## WRITTEN TASK
Which lines in the entries below contain the string "colon", matching case exactly? Pick out each of those lines and copy it whole.

◆ ◆ ◆

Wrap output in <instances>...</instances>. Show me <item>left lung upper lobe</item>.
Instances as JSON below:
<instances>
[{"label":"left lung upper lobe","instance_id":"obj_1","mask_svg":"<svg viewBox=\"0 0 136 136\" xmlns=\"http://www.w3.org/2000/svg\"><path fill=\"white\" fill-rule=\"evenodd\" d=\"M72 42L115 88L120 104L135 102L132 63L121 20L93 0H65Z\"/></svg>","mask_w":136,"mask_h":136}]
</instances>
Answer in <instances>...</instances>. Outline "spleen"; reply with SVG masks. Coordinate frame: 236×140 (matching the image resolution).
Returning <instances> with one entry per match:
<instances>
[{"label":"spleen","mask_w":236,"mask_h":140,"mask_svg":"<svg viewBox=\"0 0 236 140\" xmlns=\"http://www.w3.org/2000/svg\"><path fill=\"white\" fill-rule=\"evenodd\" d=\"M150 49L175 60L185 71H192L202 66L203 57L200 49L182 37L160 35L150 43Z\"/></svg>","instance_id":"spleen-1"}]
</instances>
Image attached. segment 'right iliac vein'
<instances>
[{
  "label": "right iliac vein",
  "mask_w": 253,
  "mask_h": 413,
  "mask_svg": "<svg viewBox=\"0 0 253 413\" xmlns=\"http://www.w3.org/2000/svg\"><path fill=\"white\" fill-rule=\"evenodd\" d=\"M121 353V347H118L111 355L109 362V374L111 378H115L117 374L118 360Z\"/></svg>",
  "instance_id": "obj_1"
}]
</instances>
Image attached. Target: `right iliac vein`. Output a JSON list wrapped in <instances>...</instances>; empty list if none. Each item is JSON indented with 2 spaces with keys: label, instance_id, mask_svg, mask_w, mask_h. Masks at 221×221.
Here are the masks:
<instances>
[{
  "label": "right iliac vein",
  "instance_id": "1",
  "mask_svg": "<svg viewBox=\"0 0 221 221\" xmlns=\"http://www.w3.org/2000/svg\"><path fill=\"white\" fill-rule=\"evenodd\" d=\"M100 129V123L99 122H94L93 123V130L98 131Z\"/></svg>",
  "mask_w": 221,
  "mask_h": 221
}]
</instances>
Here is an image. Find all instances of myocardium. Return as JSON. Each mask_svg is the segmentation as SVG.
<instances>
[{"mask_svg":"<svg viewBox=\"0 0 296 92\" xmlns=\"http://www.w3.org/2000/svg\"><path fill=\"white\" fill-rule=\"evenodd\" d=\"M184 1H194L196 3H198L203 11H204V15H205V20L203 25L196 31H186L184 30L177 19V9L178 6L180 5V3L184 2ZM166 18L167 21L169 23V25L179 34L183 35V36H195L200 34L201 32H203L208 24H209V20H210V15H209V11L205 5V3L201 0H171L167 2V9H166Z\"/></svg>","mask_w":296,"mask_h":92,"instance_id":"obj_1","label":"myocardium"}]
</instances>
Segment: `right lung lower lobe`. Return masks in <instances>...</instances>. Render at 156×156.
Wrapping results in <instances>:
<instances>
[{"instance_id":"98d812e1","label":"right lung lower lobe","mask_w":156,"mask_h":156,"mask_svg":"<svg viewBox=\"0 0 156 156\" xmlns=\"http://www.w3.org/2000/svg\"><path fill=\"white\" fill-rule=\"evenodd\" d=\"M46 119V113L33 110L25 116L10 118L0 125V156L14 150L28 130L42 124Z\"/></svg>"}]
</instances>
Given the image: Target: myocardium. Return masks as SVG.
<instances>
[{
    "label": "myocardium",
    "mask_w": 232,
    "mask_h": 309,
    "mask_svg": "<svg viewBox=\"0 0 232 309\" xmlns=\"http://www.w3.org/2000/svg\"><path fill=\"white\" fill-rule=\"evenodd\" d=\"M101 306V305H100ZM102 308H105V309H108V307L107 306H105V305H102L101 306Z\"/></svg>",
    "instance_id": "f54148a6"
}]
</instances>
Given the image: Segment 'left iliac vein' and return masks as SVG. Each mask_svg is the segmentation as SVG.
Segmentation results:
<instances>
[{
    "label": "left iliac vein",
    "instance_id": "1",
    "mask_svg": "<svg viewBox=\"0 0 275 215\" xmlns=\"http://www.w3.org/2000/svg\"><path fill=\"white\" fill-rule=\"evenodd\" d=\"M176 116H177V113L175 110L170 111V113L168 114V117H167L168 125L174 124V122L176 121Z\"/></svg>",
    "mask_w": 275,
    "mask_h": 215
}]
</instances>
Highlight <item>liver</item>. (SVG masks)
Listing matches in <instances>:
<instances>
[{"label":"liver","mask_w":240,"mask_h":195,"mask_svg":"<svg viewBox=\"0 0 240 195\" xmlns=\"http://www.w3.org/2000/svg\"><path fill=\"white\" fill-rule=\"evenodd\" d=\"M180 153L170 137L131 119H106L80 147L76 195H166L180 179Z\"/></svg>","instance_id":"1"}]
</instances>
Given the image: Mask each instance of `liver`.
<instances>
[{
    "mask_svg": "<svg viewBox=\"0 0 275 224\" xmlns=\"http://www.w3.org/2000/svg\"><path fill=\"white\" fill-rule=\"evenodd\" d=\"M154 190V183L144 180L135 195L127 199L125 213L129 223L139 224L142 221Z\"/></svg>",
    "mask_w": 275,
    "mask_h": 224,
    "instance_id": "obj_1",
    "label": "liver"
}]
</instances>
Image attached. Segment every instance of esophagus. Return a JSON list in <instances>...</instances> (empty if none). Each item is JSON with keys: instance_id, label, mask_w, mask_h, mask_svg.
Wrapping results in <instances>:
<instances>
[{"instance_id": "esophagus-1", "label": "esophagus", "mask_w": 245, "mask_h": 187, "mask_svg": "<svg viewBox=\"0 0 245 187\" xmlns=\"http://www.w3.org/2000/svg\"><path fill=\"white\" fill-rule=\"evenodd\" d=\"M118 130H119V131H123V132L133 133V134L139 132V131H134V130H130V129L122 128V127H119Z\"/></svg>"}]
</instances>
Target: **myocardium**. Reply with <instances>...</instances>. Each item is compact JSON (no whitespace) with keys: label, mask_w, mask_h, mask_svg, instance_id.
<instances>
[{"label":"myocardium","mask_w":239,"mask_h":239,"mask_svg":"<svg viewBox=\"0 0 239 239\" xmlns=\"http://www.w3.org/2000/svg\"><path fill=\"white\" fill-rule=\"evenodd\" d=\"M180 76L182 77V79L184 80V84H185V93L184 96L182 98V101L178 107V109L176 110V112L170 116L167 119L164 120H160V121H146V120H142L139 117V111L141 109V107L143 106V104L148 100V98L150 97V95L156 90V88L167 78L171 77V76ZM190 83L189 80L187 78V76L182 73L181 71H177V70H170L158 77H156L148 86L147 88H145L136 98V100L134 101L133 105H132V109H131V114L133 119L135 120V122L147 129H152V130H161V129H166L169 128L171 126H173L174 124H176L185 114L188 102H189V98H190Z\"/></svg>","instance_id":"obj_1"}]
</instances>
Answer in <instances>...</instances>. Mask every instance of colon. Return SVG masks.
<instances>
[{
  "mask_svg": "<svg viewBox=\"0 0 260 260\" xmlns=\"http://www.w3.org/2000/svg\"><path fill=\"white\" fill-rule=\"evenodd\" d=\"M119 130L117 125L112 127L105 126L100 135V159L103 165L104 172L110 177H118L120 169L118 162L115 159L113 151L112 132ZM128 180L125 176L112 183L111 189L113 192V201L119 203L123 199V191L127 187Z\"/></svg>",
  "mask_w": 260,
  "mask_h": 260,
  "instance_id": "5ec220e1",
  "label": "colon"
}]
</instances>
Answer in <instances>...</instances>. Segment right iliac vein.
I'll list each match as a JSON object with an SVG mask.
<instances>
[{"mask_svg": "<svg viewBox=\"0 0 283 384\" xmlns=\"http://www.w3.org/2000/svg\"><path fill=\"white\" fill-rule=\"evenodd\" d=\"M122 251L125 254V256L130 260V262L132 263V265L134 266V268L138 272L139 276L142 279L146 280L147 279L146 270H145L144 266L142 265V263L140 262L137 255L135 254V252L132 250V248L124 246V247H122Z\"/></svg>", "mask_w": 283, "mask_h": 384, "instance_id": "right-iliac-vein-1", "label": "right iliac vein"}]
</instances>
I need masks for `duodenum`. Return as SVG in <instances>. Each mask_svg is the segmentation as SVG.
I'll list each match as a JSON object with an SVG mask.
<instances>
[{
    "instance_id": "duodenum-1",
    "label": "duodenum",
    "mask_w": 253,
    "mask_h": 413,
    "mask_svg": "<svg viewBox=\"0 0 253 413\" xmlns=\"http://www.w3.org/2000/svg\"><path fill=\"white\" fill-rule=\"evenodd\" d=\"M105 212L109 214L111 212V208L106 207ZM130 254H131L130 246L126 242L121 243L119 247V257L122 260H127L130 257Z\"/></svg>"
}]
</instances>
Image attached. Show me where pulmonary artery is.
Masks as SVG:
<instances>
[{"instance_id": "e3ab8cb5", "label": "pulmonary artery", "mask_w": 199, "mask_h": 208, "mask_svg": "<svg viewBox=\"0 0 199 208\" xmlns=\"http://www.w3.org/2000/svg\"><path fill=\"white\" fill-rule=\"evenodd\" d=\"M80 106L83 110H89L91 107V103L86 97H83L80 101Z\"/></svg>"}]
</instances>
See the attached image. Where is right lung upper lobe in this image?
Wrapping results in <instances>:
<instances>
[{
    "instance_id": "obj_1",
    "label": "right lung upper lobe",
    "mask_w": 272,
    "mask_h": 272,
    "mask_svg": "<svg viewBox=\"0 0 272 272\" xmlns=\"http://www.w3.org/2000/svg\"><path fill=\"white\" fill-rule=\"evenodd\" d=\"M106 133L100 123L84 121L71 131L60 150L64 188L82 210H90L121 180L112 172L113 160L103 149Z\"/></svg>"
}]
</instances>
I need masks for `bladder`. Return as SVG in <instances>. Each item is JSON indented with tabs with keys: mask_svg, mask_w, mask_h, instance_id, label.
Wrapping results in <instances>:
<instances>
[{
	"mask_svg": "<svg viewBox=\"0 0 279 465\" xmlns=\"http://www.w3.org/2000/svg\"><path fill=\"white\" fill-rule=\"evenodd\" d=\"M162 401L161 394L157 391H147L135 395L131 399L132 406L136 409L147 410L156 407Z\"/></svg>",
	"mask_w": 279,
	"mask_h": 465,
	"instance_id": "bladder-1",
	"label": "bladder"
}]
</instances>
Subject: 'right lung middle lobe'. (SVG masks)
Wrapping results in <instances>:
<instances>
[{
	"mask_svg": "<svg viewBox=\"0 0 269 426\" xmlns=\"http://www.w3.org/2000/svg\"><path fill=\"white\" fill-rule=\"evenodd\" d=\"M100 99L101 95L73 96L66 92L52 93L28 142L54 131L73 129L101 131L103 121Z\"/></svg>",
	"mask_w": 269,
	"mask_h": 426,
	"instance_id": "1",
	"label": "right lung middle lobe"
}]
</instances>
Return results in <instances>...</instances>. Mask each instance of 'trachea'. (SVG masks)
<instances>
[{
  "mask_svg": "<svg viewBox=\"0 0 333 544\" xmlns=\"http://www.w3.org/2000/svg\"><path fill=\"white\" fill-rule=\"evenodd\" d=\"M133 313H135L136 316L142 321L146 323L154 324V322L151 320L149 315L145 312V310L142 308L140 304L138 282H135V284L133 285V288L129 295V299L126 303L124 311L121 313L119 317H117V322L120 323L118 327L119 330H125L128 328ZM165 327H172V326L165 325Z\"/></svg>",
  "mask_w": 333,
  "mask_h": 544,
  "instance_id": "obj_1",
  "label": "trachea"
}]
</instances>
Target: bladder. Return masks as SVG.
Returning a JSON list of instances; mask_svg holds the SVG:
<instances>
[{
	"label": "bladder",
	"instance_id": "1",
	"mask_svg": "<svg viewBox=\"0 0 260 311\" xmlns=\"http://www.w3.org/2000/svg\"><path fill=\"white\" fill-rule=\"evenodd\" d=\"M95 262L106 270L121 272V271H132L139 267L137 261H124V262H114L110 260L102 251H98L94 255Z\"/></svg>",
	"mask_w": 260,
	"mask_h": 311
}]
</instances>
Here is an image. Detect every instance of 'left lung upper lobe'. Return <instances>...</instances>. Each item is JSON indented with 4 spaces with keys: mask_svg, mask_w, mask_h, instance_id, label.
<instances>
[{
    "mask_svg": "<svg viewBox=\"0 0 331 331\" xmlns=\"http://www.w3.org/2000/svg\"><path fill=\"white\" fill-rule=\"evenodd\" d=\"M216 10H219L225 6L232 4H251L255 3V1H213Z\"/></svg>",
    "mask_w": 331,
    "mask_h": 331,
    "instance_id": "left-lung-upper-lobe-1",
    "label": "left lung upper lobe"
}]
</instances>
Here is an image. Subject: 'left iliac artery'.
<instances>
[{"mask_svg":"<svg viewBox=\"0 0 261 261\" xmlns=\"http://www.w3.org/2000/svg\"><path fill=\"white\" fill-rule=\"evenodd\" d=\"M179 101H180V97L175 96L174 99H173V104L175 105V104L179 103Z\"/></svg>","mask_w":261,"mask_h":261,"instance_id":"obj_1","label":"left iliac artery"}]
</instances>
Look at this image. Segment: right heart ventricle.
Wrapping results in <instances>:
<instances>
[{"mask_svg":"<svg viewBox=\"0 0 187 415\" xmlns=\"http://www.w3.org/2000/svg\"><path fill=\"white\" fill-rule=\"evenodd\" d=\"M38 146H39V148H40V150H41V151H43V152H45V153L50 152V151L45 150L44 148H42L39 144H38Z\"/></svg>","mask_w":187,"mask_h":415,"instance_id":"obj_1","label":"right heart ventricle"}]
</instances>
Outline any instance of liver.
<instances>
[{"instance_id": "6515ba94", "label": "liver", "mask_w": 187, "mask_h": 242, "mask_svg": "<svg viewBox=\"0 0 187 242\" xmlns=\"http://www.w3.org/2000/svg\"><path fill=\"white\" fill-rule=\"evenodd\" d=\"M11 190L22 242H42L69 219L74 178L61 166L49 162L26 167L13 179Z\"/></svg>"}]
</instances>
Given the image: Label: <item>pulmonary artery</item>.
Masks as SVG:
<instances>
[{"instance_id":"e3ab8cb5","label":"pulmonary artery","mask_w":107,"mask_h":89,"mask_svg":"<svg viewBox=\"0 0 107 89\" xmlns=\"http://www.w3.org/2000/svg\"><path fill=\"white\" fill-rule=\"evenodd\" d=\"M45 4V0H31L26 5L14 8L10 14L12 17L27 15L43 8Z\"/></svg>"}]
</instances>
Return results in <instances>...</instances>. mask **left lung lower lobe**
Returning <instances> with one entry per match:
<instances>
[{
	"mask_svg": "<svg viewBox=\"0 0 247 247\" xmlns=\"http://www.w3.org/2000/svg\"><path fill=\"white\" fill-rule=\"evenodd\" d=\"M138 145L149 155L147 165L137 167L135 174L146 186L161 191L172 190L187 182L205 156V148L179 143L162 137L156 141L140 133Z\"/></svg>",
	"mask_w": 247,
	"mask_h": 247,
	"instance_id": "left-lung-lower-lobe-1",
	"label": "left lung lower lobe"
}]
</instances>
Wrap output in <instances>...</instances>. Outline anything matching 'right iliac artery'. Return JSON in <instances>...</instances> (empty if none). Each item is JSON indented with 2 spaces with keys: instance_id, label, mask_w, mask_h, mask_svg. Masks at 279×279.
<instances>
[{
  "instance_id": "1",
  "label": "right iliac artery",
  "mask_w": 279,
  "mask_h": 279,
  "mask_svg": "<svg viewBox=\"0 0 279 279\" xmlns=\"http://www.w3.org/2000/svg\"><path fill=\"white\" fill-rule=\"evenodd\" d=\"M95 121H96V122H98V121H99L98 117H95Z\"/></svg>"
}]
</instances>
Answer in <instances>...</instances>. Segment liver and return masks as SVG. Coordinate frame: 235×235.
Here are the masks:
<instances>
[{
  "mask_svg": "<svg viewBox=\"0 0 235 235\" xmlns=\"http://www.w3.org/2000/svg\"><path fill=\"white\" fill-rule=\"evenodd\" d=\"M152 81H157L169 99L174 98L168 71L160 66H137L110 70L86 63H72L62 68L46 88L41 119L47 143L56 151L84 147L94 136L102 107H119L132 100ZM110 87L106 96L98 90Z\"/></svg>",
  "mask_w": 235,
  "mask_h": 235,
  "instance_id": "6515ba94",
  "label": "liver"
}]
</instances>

◆ ◆ ◆

## RESULT
Answer in <instances>...</instances>. Mask every instance of colon. Return SVG masks.
  "label": "colon"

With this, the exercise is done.